- **What to do**
All of the records below are to be printed exactly; the pictures are to be left out.
*** Block opens ***
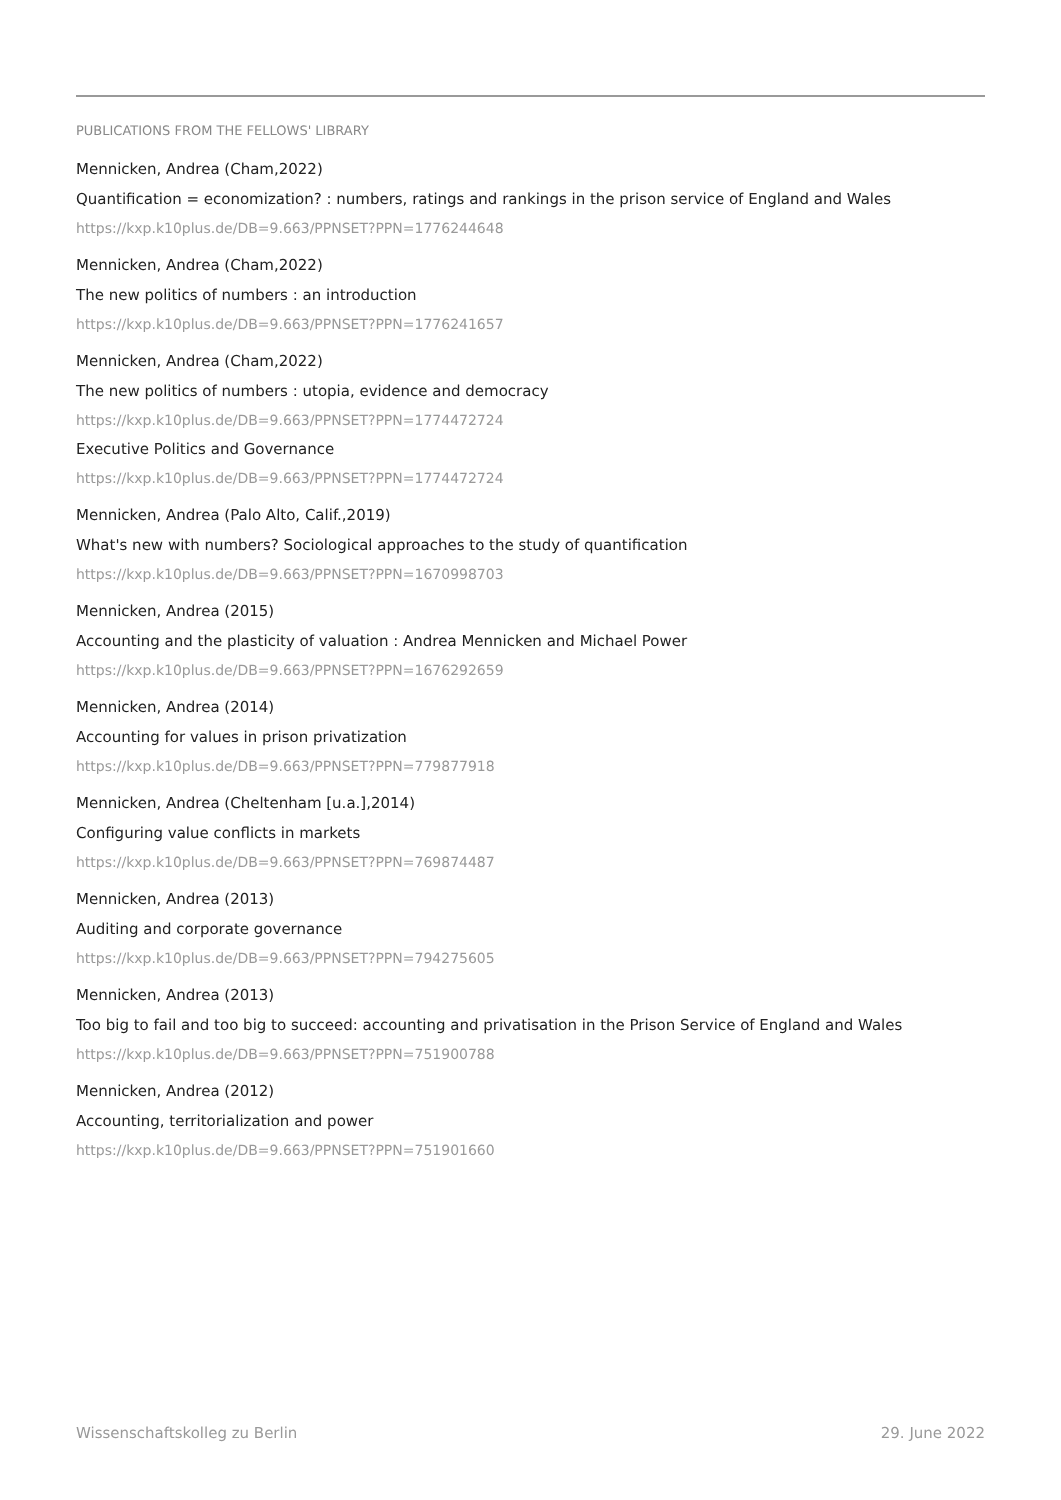PUBLICATIONS FROM THE FELLOWS' LIBRARY
Mennicken, Andrea (Cham,2022)
Quantification = economization? : numbers, ratings and rankings in the prison service of England and Wales
https://kxp.k10plus.de/DB=9.663/PPNSET?PPN=1776244648
Mennicken, Andrea (Cham,2022)
The new politics of numbers : an introduction
https://kxp.k10plus.de/DB=9.663/PPNSET?PPN=1776241657
Mennicken, Andrea (Cham,2022)
The new politics of numbers : utopia, evidence and democracy
https://kxp.k10plus.de/DB=9.663/PPNSET?PPN=1774472724
Executive Politics and Governance
https://kxp.k10plus.de/DB=9.663/PPNSET?PPN=1774472724
Mennicken, Andrea (Palo Alto, Calif.,2019)
What's new with numbers? Sociological approaches to the study of quantification
https://kxp.k10plus.de/DB=9.663/PPNSET?PPN=1670998703
Mennicken, Andrea (2015)
Accounting and the plasticity of valuation : Andrea Mennicken and Michael Power
https://kxp.k10plus.de/DB=9.663/PPNSET?PPN=1676292659
Mennicken, Andrea (2014)
Accounting for values in prison privatization
https://kxp.k10plus.de/DB=9.663/PPNSET?PPN=779877918
Mennicken, Andrea (Cheltenham [u.a.],2014)
Configuring value conflicts in markets
https://kxp.k10plus.de/DB=9.663/PPNSET?PPN=769874487
Mennicken, Andrea (2013)
Auditing and corporate governance
https://kxp.k10plus.de/DB=9.663/PPNSET?PPN=794275605
Mennicken, Andrea (2013)
Too big to fail and too big to succeed: accounting and privatisation in the Prison Service of England and Wales
https://kxp.k10plus.de/DB=9.663/PPNSET?PPN=751900788
Mennicken, Andrea (2012)
Accounting, territorialization and power
https://kxp.k10plus.de/DB=9.663/PPNSET?PPN=751901660
Wissenschaftskolleg zu Berlin 29. June 2022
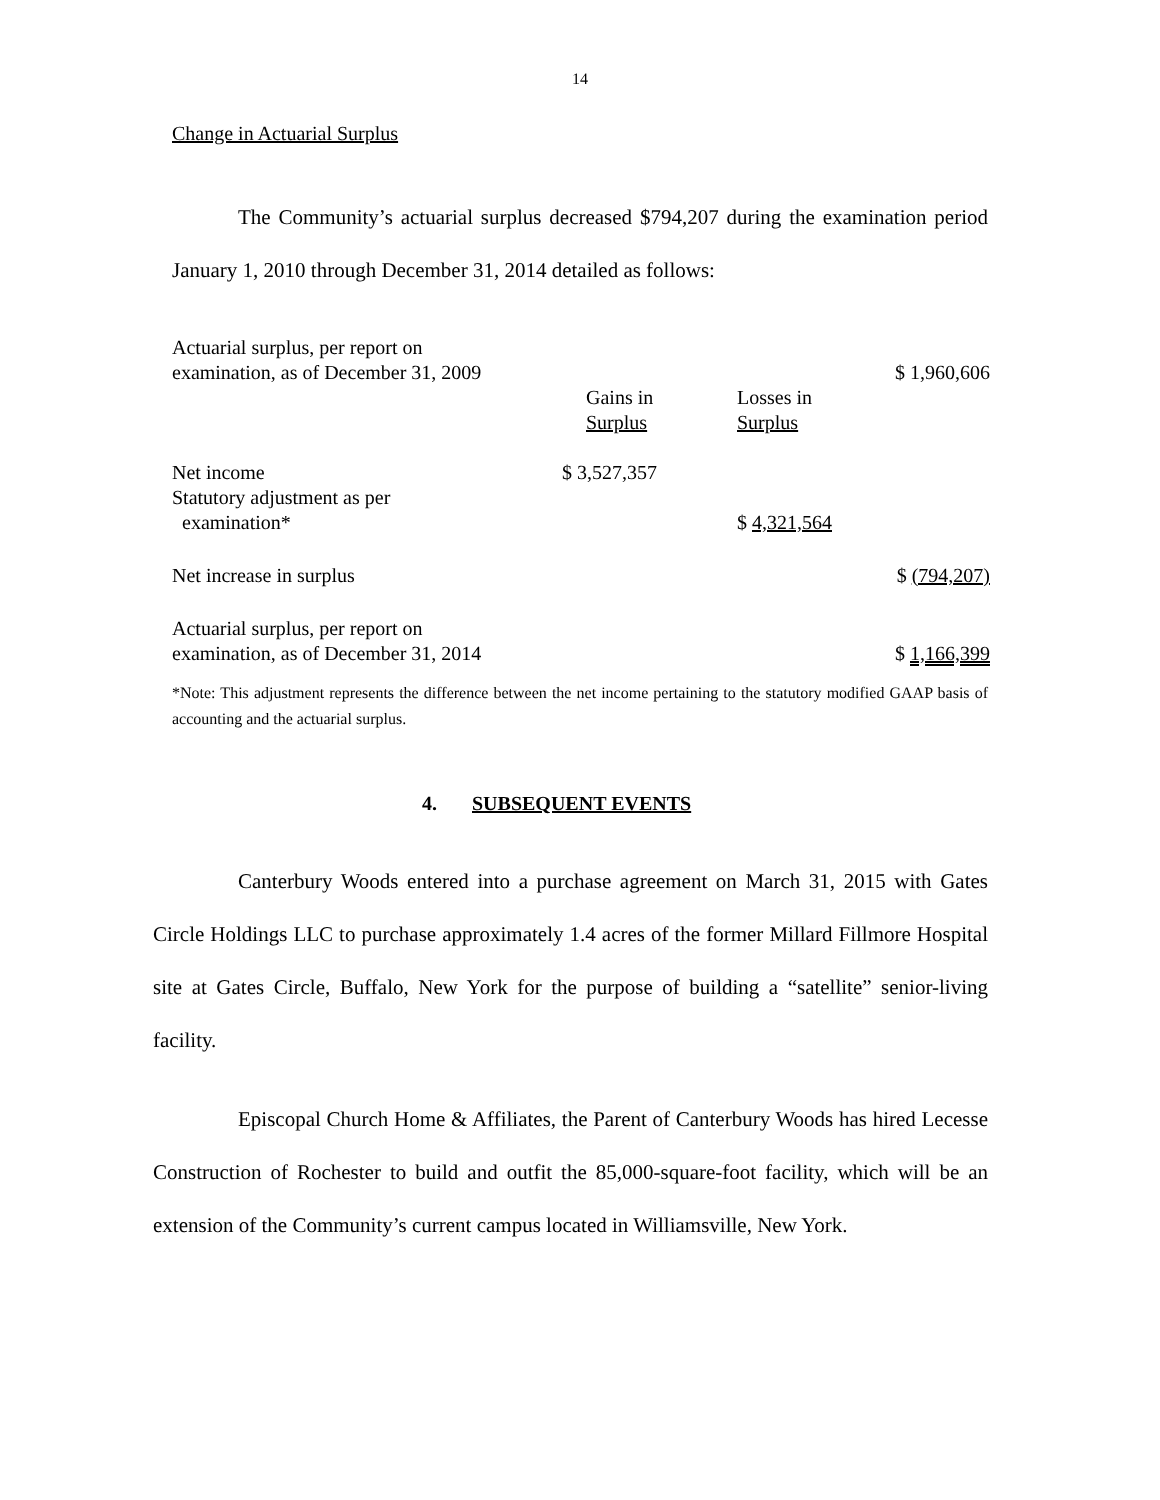14
Change in Actuarial Surplus
The Community’s actuarial surplus decreased $794,207 during the examination period January 1, 2010 through December 31, 2014 detailed as follows:
| Actuarial surplus, per report on examination, as of December 31, 2009 | | | $ 1,960,606 |
| | Gains in Surplus | Losses in Surplus | |
| Net income Statutory adjustment as per examination* | $ 3,527,357 | $ 4,321,564 | |
| Net increase in surplus | | | $ (794,207) |
| Actuarial surplus, per report on examination, as of December 31, 2014 | | | $ 1,166,399 |
*Note: This adjustment represents the difference between the net income pertaining to the statutory modified GAAP basis of accounting and the actuarial surplus.
4. SUBSEQUENT EVENTS
Canterbury Woods entered into a purchase agreement on March 31, 2015 with Gates Circle Holdings LLC to purchase approximately 1.4 acres of the former Millard Fillmore Hospital site at Gates Circle, Buffalo, New York for the purpose of building a “satellite” senior-living facility.
Episcopal Church Home & Affiliates, the Parent of Canterbury Woods has hired Lecesse Construction of Rochester to build and outfit the 85,000-square-foot facility, which will be an extension of the Community’s current campus located in Williamsville, New York.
*** Block closes ***
- **Response to the exercise**
PUBLICATIONS FROM THE FELLOWS' LIBRARY
Mennicken, Andrea (Cham,2022)
Quantification = economization? : numbers, ratings and rankings in the prison service of England and Wales
https://kxp.k10plus.de/DB=9.663/PPNSET?PPN=1776244648
Mennicken, Andrea (Cham,2022)
The new politics of numbers : an introduction
https://kxp.k10plus.de/DB=9.663/PPNSET?PPN=1776241657
Mennicken, Andrea (Cham,2022)
The new politics of numbers : utopia, evidence and democracy
https://kxp.k10plus.de/DB=9.663/PPNSET?PPN=1774472724
Executive Politics and Governance
https://kxp.k10plus.de/DB=9.663/PPNSET?PPN=1774472724
Mennicken, Andrea (Palo Alto, Calif.,2019)
What's new with numbers? Sociological approaches to the study of quantification
https://kxp.k10plus.de/DB=9.663/PPNSET?PPN=1670998703
Mennicken, Andrea (2015)
Accounting and the plasticity of valuation : Andrea Mennicken and Michael Power
https://kxp.k10plus.de/DB=9.663/PPNSET?PPN=1676292659
Mennicken, Andrea (2014)
Accounting for values in prison privatization
https://kxp.k10plus.de/DB=9.663/PPNSET?PPN=779877918
Mennicken, Andrea (Cheltenham [u.a.],2014)
Configuring value conflicts in markets
https://kxp.k10plus.de/DB=9.663/PPNSET?PPN=769874487
Mennicken, Andrea (2013)
Auditing and corporate governance
https://kxp.k10plus.de/DB=9.663/PPNSET?PPN=794275605
Mennicken, Andrea (2013)
Too big to fail and too big to succeed: accounting and privatisation in the Prison Service of England and Wales
https://kxp.k10plus.de/DB=9.663/PPNSET?PPN=751900788
Mennicken, Andrea (2012)
Accounting, territorialization and power
https://kxp.k10plus.de/DB=9.663/PPNSET?PPN=751901660
Wissenschaftskolleg zu Berlin 29. June 2022
14
Change in Actuarial Surplus
The Community’s actuarial surplus decreased $794,207 during the examination period January 1, 2010 through December 31, 2014 detailed as follows:
| Actuarial surplus, per report on examination, as of December 31, 2009 | | | $ 1,960,606 |
| | Gains in Surplus | Losses in Surplus | |
| Net income Statutory adjustment as per examination* | $ 3,527,357 | $ 4,321,564 | |
| Net increase in surplus | | | $ (794,207) |
| Actuarial surplus, per report on examination, as of December 31, 2014 | | | $ 1,166,399 |
*Note: This adjustment represents the difference between the net income pertaining to the statutory modified GAAP basis of accounting and the actuarial surplus.
4. SUBSEQUENT EVENTS
Canterbury Woods entered into a purchase agreement on March 31, 2015 with Gates Circle Holdings LLC to purchase approximately 1.4 acres of the former Millard Fillmore Hospital site at Gates Circle, Buffalo, New York for the purpose of building a “satellite” senior-living facility.
Episcopal Church Home & Affiliates, the Parent of Canterbury Woods has hired Lecesse Construction of Rochester to build and outfit the 85,000-square-foot facility, which will be an extension of the Community’s current campus located in Williamsville, New York.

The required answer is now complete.